About Elme Messer Gaas
Elme Messer Gaas AS is the leading gas company in the Baltic region. Elme Messer Gaas was founded in 1999 as a joint venture of BLRT Grupp AS (Estonia) and Messer Group (Germany), and the company operates in the field of industrial gas in the territory of the Baltic States as well as Russia and Ukraine. The company Elme Messer Gaas primarily produces and sells industrial, medical, food and specialty gases, as well as various gas equipment for the following industries: metallurgy, chemical, pharmaceutical, electronics, automotive, food and various scientific and medical institutions. Major products include oxygen, nitrogen, argon, carbon dioxide, acetylene, hydrogen, propane and helium. Today, the company employs more than 200 people. Using their scientific and technological capabilities, the company’s employees have been able to realise more than 220 investment projects that are still operational to this day. The company’s staff, using more than a century of Messer Group’s experiences and basic know-how, is continuously developing innovative solutions for the application of gas in metalworking, oil- and chemical industry, food industry and medicine.
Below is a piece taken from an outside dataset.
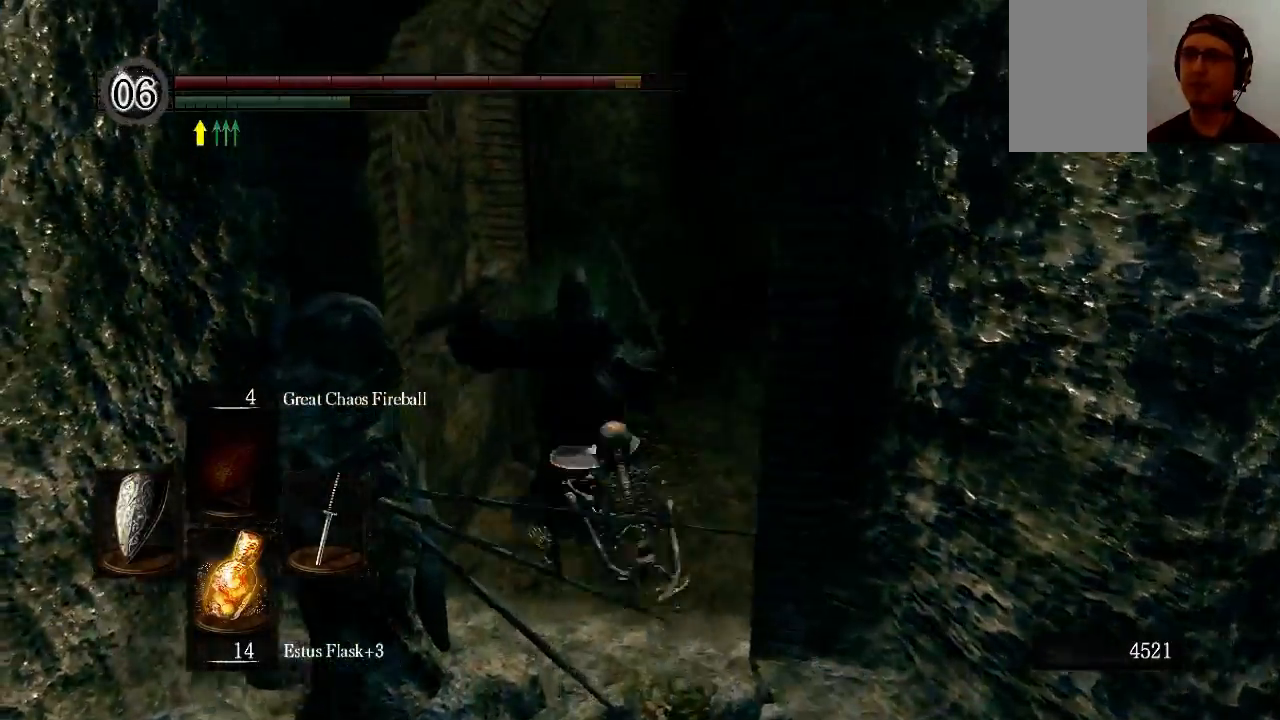
{"buttons": ["B"], "left_stick": "up", "right_stick": "center", "events": [[167, "right_stick", "center"], [200, "B", "up"], [300, "B", "down"], [400, "B", "up"], [433, "L1", "up"], [500, "B", "down"]]}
The BLRT Grupp is one of the biggest industrial holding in the region of the Baltic Sea. Messer Group is one of the leading industrial gas companies. Messer Group operates in more than 30 countries in Europe and Asia, as well as in Peru, and comprises more than 60 operating companies. The parent company that manages the group as a whole is based in Frankfurt am Main, whilst the technical functions – logistics, development, production and application technology – are managed in Krefeld.
1 with over 1000 documents as result for SCOPUS title/abstract/keywords search with the search string „association rule“ OR „association rules“ in year 2018 alone!